A close-up volcanic experience can nevertheless still be had in a variety of ways within the park. At Komatsu Jigoku (Komatsu Hell), for example, sulfurous steam rises amid the stubby pine trees as water and mud bubble angrily in pools at the surface of the wood’s rocky terrain.

By contrast with the “hell” of Komatsu Jigoku, Tadewara Marshland delivers a most heavenly encounter with nature. Through an annual process of mowing and controlled burning of old plants over a period of more than a thousand years, a rich and rare biota peculiar to this area has been nurtured and maintained. The marshland was designated as a wetland of international importance under the Ramsar Convention in 2005. A boardwalk accessed via the Chojabara Visitor Center leads the walker over the vast marsh through a forest trail and into the mountains beyond.

There are many excellent walking and climbing courses in this neck of the woods.1 The three-hour hike up Mt. Ogigahana would be one to recommend most highly in June, as wild Kyushu azaleas blanket the mountain’s slopes and foothills with their distinctive pink flowers.

At Shirakawa Suigen fountainhead, cold spring water bubbles quietly into a pristine collection pool at a rate of sixty tons a minute before spilling over the edges and rushing away to form the head of the Shirakawa river.

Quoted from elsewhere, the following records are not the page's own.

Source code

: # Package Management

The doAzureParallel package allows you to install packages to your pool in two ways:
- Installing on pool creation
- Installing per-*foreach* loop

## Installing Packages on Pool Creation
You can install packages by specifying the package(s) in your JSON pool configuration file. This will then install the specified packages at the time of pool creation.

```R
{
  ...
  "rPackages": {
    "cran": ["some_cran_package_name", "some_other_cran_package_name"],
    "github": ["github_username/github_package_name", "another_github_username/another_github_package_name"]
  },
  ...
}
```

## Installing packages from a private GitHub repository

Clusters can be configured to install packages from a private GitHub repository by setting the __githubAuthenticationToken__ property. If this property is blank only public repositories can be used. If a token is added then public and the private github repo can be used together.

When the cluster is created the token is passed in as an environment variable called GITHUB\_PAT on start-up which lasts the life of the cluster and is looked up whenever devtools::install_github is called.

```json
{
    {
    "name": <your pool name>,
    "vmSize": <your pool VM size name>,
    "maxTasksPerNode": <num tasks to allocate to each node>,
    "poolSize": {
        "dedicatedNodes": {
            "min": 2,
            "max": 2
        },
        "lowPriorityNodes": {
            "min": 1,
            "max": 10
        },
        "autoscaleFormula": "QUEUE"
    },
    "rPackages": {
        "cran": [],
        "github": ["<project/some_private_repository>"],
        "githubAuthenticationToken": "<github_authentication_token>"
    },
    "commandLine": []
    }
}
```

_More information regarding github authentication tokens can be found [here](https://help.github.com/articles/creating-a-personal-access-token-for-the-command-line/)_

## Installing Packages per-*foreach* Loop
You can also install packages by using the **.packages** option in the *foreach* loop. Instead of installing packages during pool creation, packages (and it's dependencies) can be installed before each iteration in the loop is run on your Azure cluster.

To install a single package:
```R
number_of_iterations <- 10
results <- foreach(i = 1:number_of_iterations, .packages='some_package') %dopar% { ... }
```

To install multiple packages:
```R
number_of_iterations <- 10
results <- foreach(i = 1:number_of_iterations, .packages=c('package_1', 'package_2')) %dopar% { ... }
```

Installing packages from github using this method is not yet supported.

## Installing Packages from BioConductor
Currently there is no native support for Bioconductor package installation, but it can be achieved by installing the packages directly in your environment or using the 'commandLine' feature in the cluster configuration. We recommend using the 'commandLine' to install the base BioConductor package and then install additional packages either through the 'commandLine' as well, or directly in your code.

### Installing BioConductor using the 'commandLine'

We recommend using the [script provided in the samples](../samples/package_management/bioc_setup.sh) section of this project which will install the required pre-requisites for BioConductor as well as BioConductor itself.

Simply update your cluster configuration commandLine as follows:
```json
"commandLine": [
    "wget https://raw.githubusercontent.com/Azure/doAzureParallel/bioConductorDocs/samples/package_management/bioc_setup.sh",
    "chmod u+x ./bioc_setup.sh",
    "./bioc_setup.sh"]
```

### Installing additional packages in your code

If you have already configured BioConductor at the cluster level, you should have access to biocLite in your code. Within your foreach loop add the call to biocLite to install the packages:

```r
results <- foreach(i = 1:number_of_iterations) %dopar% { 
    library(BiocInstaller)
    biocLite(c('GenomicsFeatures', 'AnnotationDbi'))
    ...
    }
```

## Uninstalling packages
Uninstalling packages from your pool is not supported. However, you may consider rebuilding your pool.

But for total immersion and appreciation of the joys of this volcanic landscape, nothing can beat a hot spring bath. There are many onsen hot-spring resort towns in the Aso-Kuju area, from the quaint and upscale Kurokawa Onsen to the gloriously ramshackle Tsuetate Onsen. Soaking in hot water at the end of a long day in the park, the weary traveler is moved to reflect on the remarkable diversity and power of nature.